"The universe is made of stories, not of atoms."
—Muriel Rukeyser

Ben Wheatley reflects on shooting Meg 2: 'It was like a wild fever dream!'

Ben Wheatley feels as if shooting 'Meg 2' was a "wild-fever" dream.

The 51-year-old director is at the helm of the action film that follows the research team on an exploratory dive into the deepest depths of the ocean and admitted it has been nice to have some "distance" from it in the run-up to the release.

He told Empire Magazine: "I feel like it's nice to have some distance from it, but it also feels like a wild fever dream now. It was a big chunk of time.
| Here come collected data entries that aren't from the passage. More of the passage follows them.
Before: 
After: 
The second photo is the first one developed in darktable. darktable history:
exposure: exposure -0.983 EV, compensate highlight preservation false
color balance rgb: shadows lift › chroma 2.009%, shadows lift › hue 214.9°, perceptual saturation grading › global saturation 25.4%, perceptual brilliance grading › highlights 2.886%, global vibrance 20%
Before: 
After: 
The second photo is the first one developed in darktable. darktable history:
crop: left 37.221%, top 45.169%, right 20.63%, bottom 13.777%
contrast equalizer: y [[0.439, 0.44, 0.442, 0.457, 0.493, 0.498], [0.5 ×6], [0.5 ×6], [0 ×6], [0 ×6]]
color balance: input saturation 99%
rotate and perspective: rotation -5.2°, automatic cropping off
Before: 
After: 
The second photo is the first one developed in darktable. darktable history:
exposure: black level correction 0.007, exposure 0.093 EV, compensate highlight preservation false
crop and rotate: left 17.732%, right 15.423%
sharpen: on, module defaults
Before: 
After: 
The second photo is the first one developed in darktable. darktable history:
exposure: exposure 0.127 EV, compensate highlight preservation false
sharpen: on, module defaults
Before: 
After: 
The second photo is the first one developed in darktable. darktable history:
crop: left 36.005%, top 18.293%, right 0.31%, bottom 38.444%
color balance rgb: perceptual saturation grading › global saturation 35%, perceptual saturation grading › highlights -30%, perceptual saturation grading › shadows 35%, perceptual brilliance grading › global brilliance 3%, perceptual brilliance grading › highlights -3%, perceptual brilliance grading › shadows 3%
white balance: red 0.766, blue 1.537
It was two-and-a-half years, or something, I was on it for, all in all."

In terms of shooting the underwater scenes, Ben went on to explain that it was a really bizarre" world to try to bring to the screen, even though there was no actual filming that took place underwater.

He said: "Huge swathes of the movie are set in and around the Mariana Trench, and you have this really bizarre, pulpy, sci-fi world. But you didn't actually go underwater, so that must have been an interesting challenge. There was some underwater shooting, inside of air locks and stuff filling with water, and then a lot of Statham swimming about underwater. You couldn't do that in CG because the body reacts in a different way. But the dry for wet along the trench, no-one thought for a single second of doing it for real. There's no Nolan-ing about on The Meg, you know. To film down that depth would have been suicide, and we would still be filming it now, having replaced half of our cast through several difficult legal battles.

Before transitioning into directing cinmatic films, Ben had a career in directing advertisments and recalled that scheduling was one of the biggest challenges of the whole thing and struggled to "keep his nerve" throughout the process.

He added: "I had another life as an ads director. And I'd worked on shows with a lot of effects, so that side of it wasn't too daunting. But the challenge of it is the weird scheduling. You have to make decisions that are impossible to change six months beforehand. So you're making decisions on things and it's getting delivered back to you and you look at it and go, 'Oh, that's what I was thinking back then'. and if you want to change your mind it's a lot of frowning faces because it's very expensive. So keeping your nerve doing that is quite difficult.